Title:Antidiabetic and Antioxidative Properties of Novel Zn(II)-cinnamic Acid Complex
Volume: 17
Issue: 8
Author(s): Chika I. Chukwuma*, Samson S. Mashele and Shasank S. Swain
Affiliation:
- Centre on Quality of Health and Living (CQHL), Faculty of Health and Environmental Sciences, Central University of Technology, Bloemfontein, 9300, Free State,South Africa
Keywords:
Zinc(II) acetate, cinnamic acid, Zn(II) complex, diabetes, glucose uptake, glycation.
Abstract:
Background: The role of zinc in diabetes has been a subject of considerable interest due to
the insulin-mimetic properties associated with this mineral. On the other hand, phenolic acids are
known as plant-derived polyphenols with antioxidative and antidiabetic pharmacological credence.

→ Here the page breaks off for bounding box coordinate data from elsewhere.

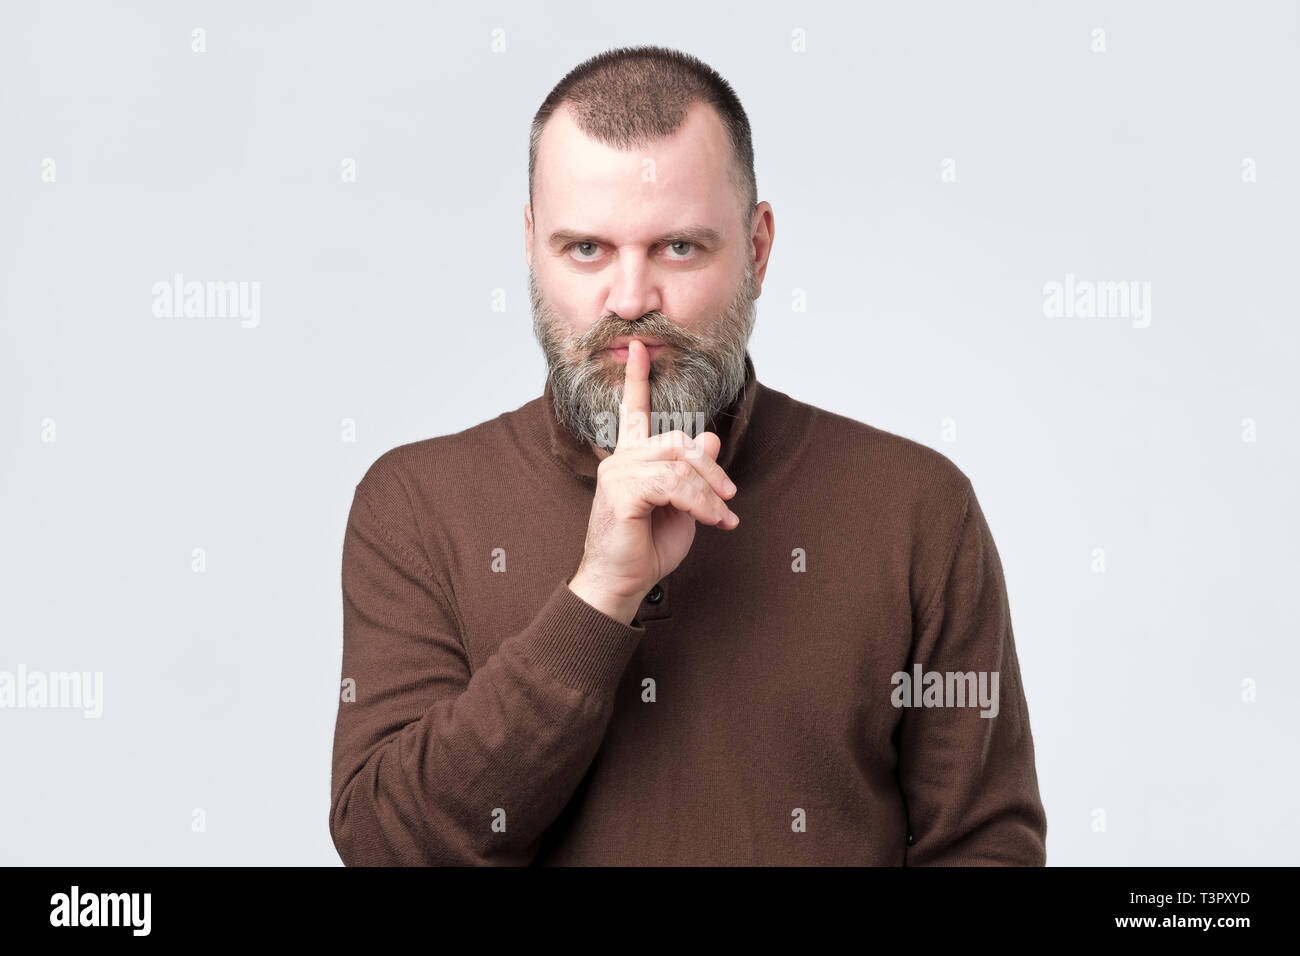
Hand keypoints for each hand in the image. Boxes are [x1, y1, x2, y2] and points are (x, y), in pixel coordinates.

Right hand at [567, 339, 739, 623]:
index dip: (638, 378)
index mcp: (631, 459)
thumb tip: (710, 438)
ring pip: (679, 464)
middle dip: (711, 469)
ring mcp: (618, 474)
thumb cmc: (647, 547)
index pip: (634, 411)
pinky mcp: (622, 492)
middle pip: (677, 442)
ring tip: (723, 517)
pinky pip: (672, 485)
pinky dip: (699, 502)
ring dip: (710, 492)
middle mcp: (621, 460)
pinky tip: (710, 520)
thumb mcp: (682, 506)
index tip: (641, 347)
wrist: (623, 583)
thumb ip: (694, 474)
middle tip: (730, 498)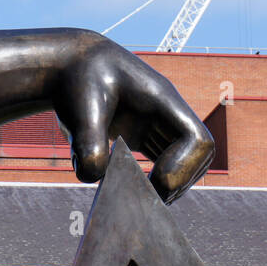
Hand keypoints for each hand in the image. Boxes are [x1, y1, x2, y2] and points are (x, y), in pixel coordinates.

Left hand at [53, 34, 213, 203]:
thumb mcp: (78, 110)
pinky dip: (151, 181)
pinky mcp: (141, 135)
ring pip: (185, 161)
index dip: (183, 167)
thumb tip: (94, 177)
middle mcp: (165, 113)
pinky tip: (122, 188)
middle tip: (146, 198)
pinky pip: (163, 162)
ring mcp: (155, 125)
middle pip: (200, 155)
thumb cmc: (75, 80)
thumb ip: (88, 144)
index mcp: (161, 100)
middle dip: (180, 181)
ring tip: (134, 197)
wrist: (65, 67)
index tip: (151, 180)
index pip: (198, 139)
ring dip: (169, 185)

Objective: This study was conducted in order to develop a novel therapeutic nutraceutical with an
improved and multi-mode antidiabetic and antioxidative pharmacological property using cinnamic
acid and Zn(II) mineral framework.
Methods: A Zn(II) acetate complex of cinnamic acid was synthesized and characterized using FT-IR
and 1HNMR spectroscopy. Cytotoxicity evaluation was done using Chang liver cells and differentiated
L6 myotubes. DPPH and ABTS scavenging, as well as Fe3+ reducing effects, were used to evaluate
the antioxidant capacity. The antiglycation, as well as α-glucosidase and α-amylase inhibitory
properties, were evaluated. Insulin mimetic property was evaluated as glucose uptake in L6 myotubes,
while the complex was docked against GLUT-4 and PKB.
Results: FTIR and 1HMR suggested that Zn(II) complexed with cinnamic acid through a Zn(O4) coordination
mode, thus affording the resulting complex 2 cinnamic acid molecules. Hence, complexation
increased (p ˂ 0.05) the antiglycation effect of cinnamic acid (IC50 = 29.3 μM) by 2 folds (IC50 =
13.9 μM). Also, Zn(II) conferred a potent glucose uptake (EC50 = 31 μM) and α-glucosidase inhibitory
(IC50 = 59.4 μM) property on cinnamic acid; hence the activity of the complex was 162 and 2.1
folds higher than (p ˂ 0.05) its precursor, respectively. Further molecular docking studies showed that
the complex had a stronger interaction with insulin signaling proteins (GLUT-4 and PKB) than its
precursor. Interestingly, the complex showed no severe cytotoxicity.
Conclusion: Data suggested a structure-activity relationship. Complexation of Zn(II) to cinnamic
acid resulted in a complex with improved and multi-facet pharmacological effects, which may be
further studied as a safe glycemic control nutraceutical for T2D and glycation-induced complications.